Since ancient times the centres of economic life of cities in the East were inns as well as caravanserais in the middle ages not only bazaars. In fact, bazaars were closely related to the small crafts and retail trade. And wholesale trade would almost entirely be concentrated in caravanserais. Through both of those sale of goods brought via caravan routes would be conducted. What they represented always intrigued the more inquisitive minds of humankind.

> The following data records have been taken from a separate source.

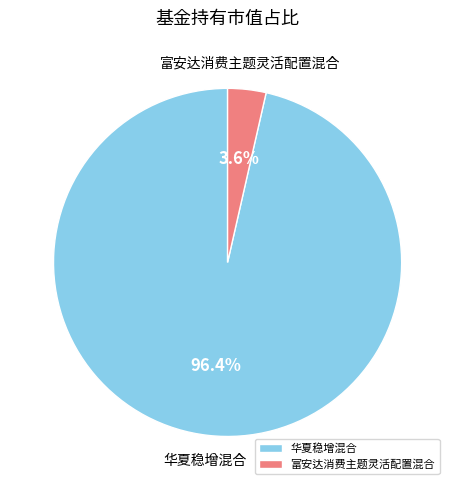

What is the smallest slice in the pie chart?

富安达消费主题灵活配置混合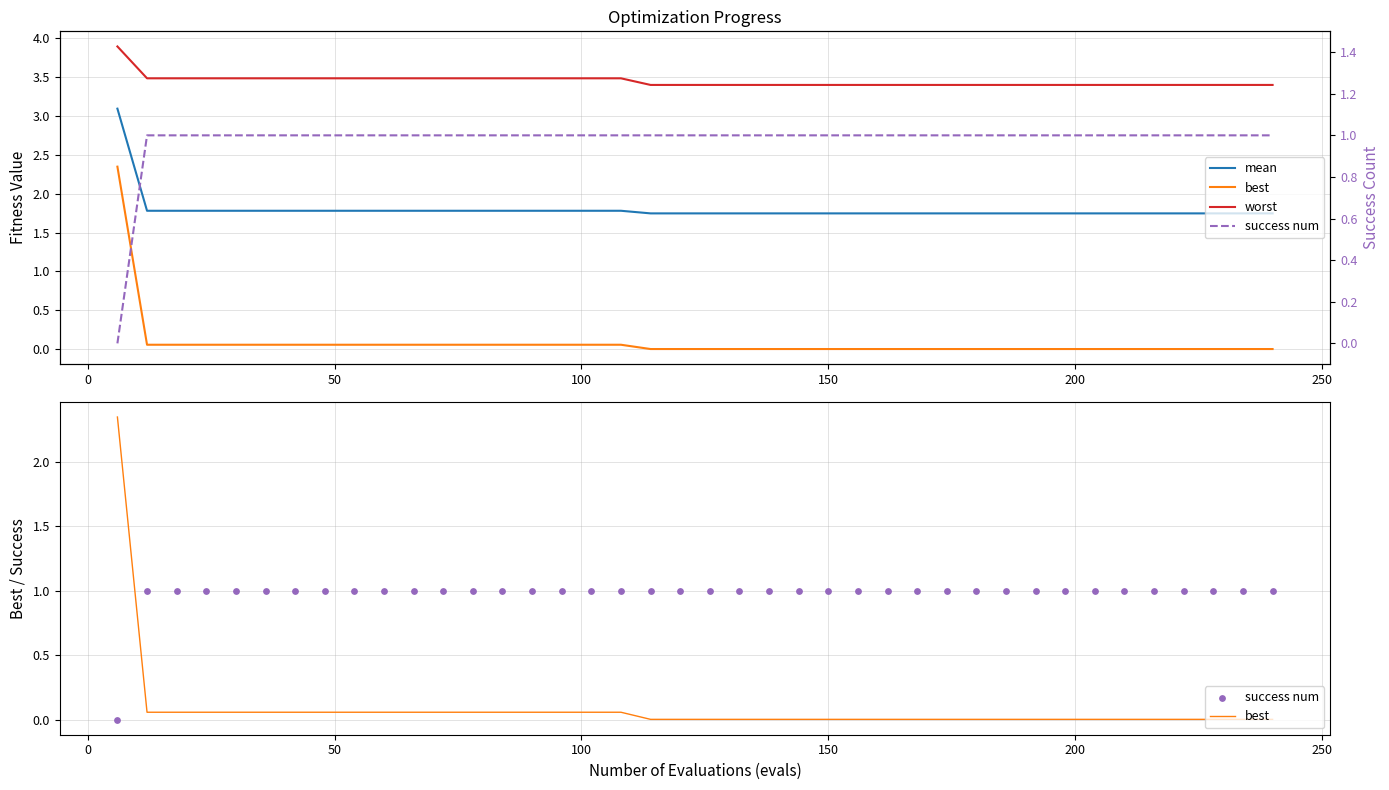

Which series contains the lowest Y value?

success num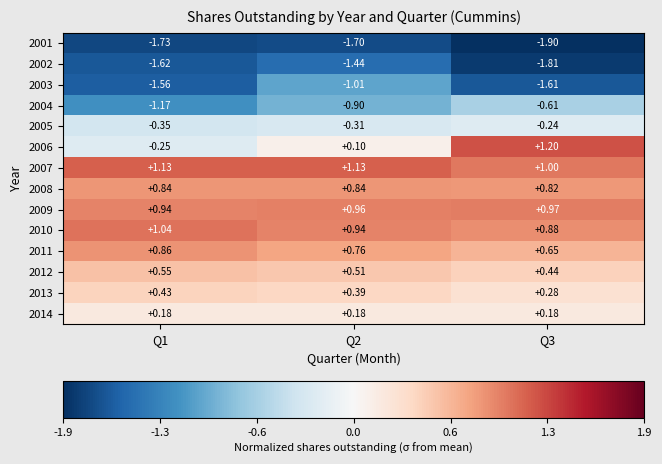

Is the value of 2011 at Q2 greater than the value of 2014 at Q2?

Yes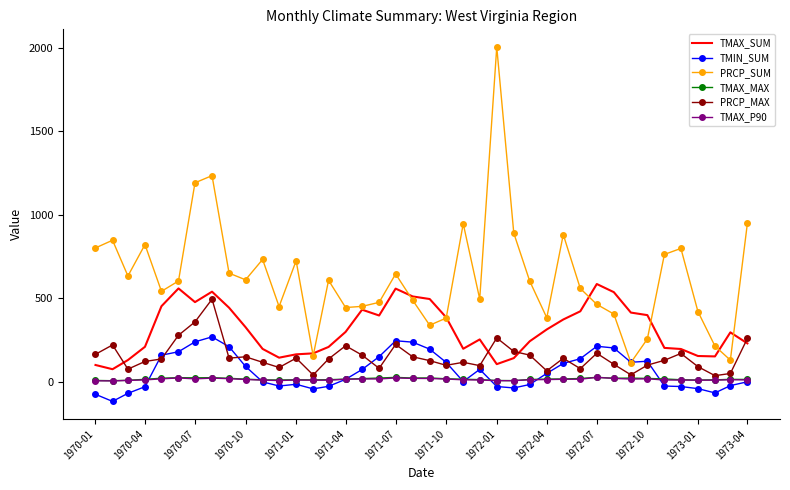

Which series has the largest range (max minus min)?

PRCP_SUM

Every spring large caravans would depart from Bukhara on a long journey. They went once a year in three main routes, one to Orenburg, the second to Troitsk and the third to Krasnovodsk, and in each of these caravans up to 50 bays would participate accompanied by yatims.
Each caravan would carry a cannon and armed people to guard the caravan. In the head of each caravan was a caravan-bosh elected by the bays. There were three of them: Bukhara. Shafirkan and Kazakh.
In each caravan several hundreds of loaded camels would go. On an assigned date and time they gathered at Samarkand gates on the road as then headed towards Shafirkan where at the house of one of the bays there was a meeting point and beasts of burden waited.
From Karshi, Khisor, Shahrisabz and other locations of the khanate small caravans consisting of 10-15 camels would also make way to Bukhara. They would head for the city, to the municipal serais where they put the natural tax they brought with them – millet, barley, etc.